The key building blocks of the transfer function are statements. It is easy to just store the term “statement” into your brain without thinking of where the term comes from. A statement is a thing which can alter state.
This transformation of an imperative program into a transfer function seems strange, but some PL folks do it all the time. In particular, the transfer function view is how small step operational semantics are defined.
Python
And of course this can keep going. One could write a Python interpreter in C, which allows development at a higher level of abstraction.
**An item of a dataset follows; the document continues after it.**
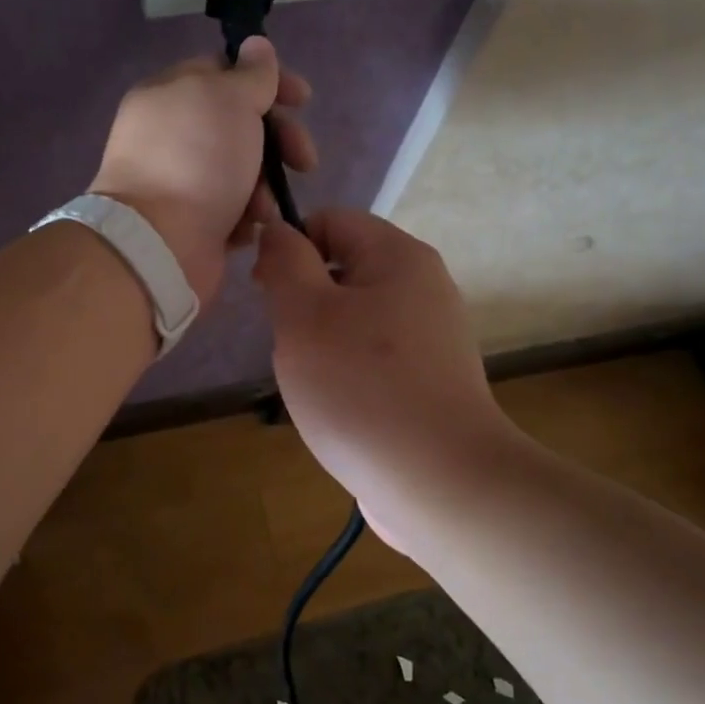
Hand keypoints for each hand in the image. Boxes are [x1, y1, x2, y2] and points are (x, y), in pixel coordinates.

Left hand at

But even at that level of abstraction, programs are defined in terms of state elements (variables) and a transfer function (statements).
Turing Tax
The term Turing Tax was originally meant to describe the performance loss associated with working at the stored-program computer level of abstraction instead of the synchronous digital logic level of abstraction. This idea can be generalized.
Code vs Data
At a particular level of abstraction, code defines the transfer function while data is held in the state elements. A particular set of bits can simultaneously be described as code at one level of abstraction, while defined as data at a lower level. This code/data duality is intimately related to the Turing Tax. The Turing Tax collector is constantly looking for bags of bits which can be interpreted as either code or data, and he collects his tax each time he finds such a situation.
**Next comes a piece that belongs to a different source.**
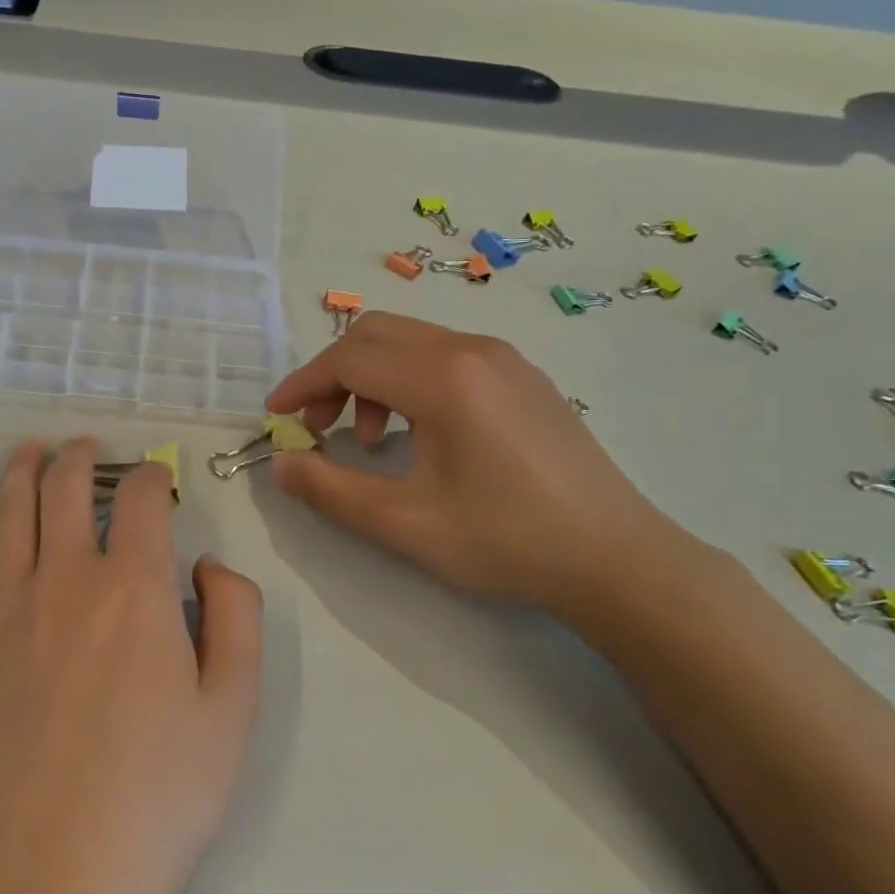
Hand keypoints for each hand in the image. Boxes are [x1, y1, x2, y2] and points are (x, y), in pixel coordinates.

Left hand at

An analogous circumstance arises in hardware design. Some signals can be viewed as either part of the data path or the control path, depending on what level of abstraction one is viewing the hardware from.
Compilers vs Interpreters
A compiler is one trick to avoid the Turing Tax by translating code (i.e., a transfer function) from a higher level of abstraction to a lower level. We all felt awkward when I wrote “interpreter for C” earlier, and now we can feel better about it. JIT compilers for Python are one way to avoid the Turing Tax. Another example is an HLS compiler which avoids the Turing Tax between the stored-program computer abstraction layer and the synchronous digital logic layer.
Step Counting (Multiple Taxation)
No, this section isn’t about your Fitbit. Let’s call each evaluation of a transfer function a step. These steps occur at each level of abstraction. Let’s define the ultimate performance goal that we care about to be the number of steps required to execute a computation at the synchronous digital logic level of abstraction.
The trouble with these layers of abstraction is that typically a step at a higher layer of abstraction requires multiple steps at a lower layer. For example, the multi-cycle processor implementation you learned about in a Patterson and Hennessy textbook could require 5 clock cycles to execute each instruction (instruction fetch, register fetch, execute, memory, register write back). Interpreters have the same behavior: one Python statement may be implemented with many C statements.
Now imagine the following house of cards:
A Python interpreter which requires an average of 4 C statements to implement 1 Python statement
A C compiler which requires an average of 3 machine instructions to implement 1 C statement
A processor which requires an average of 5 clock cycles to execute 1 machine instruction
When the Turing property tax assessor sees this house, they tax each level of the house. In this system, an average Python statement requires (4 x 3 x 5) 60 clock cycles!
Much engineering work goes into avoiding this problem (pipelined and superscalar processors, multi-threading, JIT compilation, SIMD).
Partial Evaluation
Partial evaluation is another way to avoid the Turing Tax. Partial evaluation transforms data into code.
Dangling Pointers
There must be some other method of creating abstractions which is more efficient. Self-modifying code is rarely used in the real world (outside of JIT compilers). Self-modifying code seems crazy to reason about but potentially could offer large performance gains. Partial evaluation is also rarely used but has a large potential.